> _EXERCISE TASKS_:
[1] From the press briefing transcript, set down the passage that opens with the words containing "1:49 p.m. EST" and closes with "instructions for questions?", word for word.
[2] Translate this sentence from the press briefing transcript into Spanish: "The United States stands with them, and we continue to work with our allies and partners around the world to speak and to act with one voice and in one motion."
[3] Write what comes next in the press briefing transcript, starting right after its last line.
··· EXCERPT TO READ ···
1:49 p.m. EST

MR PRICE: Good afternoon, everyone. Just two very quick things at the top. One, happy Friday to everyone. Number two, we’re sorry for getting started a couple minutes late here. But with that, we will take questions. Operator, do you want to repeat the instructions for questions?

OPERATOR: Sure. And once again, if you have a question, press 1 then 0 at this time.

MR PRICE: We’ll go to the line of Matt Lee.

QUESTION: Hi there. Can you hear me?

MR PRICE: We can.

QUESTION: Happy Friday.

MR PRICE: Happy Friday.

QUESTION: I wanted to ask you – they’re very brief, and I have three separate topics. One, on Burma, are you expecting anything more today or over (inaudible).

MR PRICE: Matt, we may have now lost you. We seem to have lost the line of Matt Lee. I did hear him say – mention Burma, so let me just take the opportunity to say a few words on that topic before we move on.

I would want to reiterate just how appalled we are by the horrific violence that’s been perpetrated against the people of Burma, again in response to nothing other than their peaceful calls to respect their rights and to restore the democratically elected civilian government. We condemn Burmese security forces’ brutal killing of unarmed people, their attacks on journalists and activists, their ongoing unjust detention, including of those journalists.

We call on all countries again to speak with one voice to condemn the military’s brutal violence against its own people, to promote accountability for the military’s actions that have led to the loss of so many lives. In close coordination with our partners and our allies, we have made clear to the military that violence against the people of Burma is unacceptable. The people of Burma have spoken out against the military coup and they are peacefully protesting and expressing their aspirations for, again, nothing more than a return to democracy and the rule of law. The United States stands with them, and we continue to work with our allies and partners around the world to speak and to act with one voice and in one motion.

We will go to the line of Will Mauldin. Oh, our phone died. Operator, you there?

OPERATOR: Yes, I am.

MR PRICE: Oh, great. Okay. We’re still live. Do we have – do you have Will Mauldin on the phone?

OPERATOR: No. So once again, if you have a question, please re-press 1 then 0. And then, I’m sorry, who would you like to take now?

MR PRICE: Do we have the line of Will Mauldin from The Wall Street Journal?

OPERATOR: I do not see his line open.
··· RECORDED INFORMATION ···
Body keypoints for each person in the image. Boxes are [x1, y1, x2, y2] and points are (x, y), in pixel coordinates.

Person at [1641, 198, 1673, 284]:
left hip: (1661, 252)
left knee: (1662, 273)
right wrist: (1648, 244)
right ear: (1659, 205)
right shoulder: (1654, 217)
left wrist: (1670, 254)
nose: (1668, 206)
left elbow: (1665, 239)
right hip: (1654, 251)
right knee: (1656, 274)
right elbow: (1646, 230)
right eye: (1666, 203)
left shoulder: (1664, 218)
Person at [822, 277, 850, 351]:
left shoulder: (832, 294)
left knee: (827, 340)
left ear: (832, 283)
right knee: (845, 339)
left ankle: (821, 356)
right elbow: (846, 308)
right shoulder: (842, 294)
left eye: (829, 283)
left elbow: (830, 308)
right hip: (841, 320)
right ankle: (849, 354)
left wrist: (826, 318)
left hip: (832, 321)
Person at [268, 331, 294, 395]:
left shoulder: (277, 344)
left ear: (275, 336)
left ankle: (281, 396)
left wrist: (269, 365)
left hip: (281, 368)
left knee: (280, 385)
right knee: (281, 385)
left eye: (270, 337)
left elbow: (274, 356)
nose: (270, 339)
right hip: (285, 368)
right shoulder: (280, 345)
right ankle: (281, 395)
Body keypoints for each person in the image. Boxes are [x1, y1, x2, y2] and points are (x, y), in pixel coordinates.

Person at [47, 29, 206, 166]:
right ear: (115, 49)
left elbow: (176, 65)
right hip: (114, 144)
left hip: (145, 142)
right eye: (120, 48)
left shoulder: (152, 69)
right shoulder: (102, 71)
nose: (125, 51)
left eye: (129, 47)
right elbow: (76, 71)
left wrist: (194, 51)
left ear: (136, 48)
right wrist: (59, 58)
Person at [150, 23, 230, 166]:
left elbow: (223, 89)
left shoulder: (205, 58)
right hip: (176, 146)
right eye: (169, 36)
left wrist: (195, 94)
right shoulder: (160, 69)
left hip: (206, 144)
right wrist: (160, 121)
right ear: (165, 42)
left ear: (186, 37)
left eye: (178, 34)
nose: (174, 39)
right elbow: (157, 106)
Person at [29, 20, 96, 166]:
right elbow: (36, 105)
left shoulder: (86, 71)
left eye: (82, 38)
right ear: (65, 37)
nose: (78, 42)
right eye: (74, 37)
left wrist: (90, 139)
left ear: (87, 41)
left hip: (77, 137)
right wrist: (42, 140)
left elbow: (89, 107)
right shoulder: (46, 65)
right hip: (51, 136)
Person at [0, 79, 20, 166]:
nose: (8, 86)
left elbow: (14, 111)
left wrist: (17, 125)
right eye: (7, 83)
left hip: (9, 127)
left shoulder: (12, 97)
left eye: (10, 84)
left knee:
···
> _TASK RESPONSES_:
[1]
1:49 p.m. EST

MR PRICE: Good afternoon, everyone. Just two very quick things at the top. One, happy Friday to everyone. Number two, we’re sorry for getting started a couple minutes late here. But with that, we will take questions. Operator, do you want to repeat the instructions for questions?

[2] Estados Unidos está con ellos, y seguimos trabajando con nuestros aliados y socios de todo el mundo para hablar y actuar con una sola voz y en un solo movimiento.

[3]
MR PRICE: Okay. We’ll go to the line of Shaun Tandon.

QUESTION: I hope you can hear this one. I wanted to ask you about the situation in Hong Kong. The – in China, of course, you might have seen that there has – there’s been a move to look at lawmakers, to have approval over lawmakers there. I wanted to see if you have any comments on that, and are there any actions the United States will take in return? Thanks.

MR PRICE: We do have a comment there. The United States condemns the PRC’s continuing assault on democratic institutions in Hong Kong. At the March 5 National People’s Congress opening session, NPC Standing Committee Vice Chairman Wang Chen previewed a series of quote-unquote “reforms” to Hong Kong’s electoral system. These are a direct attack on Hong Kong’s autonomy, Hong Kong’s freedoms, and the democratic processes, limiting participation, reducing democratic representation, and stifling political debate in order to defy the clear will of the people of Hong Kong and to deny their voice in their own government and governance.

If implemented, these measures would drastically undermine Hong Kong’s democratic institutions, and they run directly counter to the Basic Law’s clear acknowledgment that Hong Kong elections should progress towards universal suffrage. We call on the PRC to uphold its international obligations and commitments, and to act consistently with Hong Kong’s Basic Law. We’ve said this from the start, that the United States stands together with the people of Hong Kong, the people of Hong Kong who are seeking nothing more than the universal rights to which they are owed and should be guaranteed.

We will go to the line of – well, it looks like we may have Will Mauldin again.

OPERATOR: And pardon me, at this time I do not see his line on my —

MR PRICE: All right. I’m sorry, Will. We’re having trouble. We’ll go to the line of Cindy Saine.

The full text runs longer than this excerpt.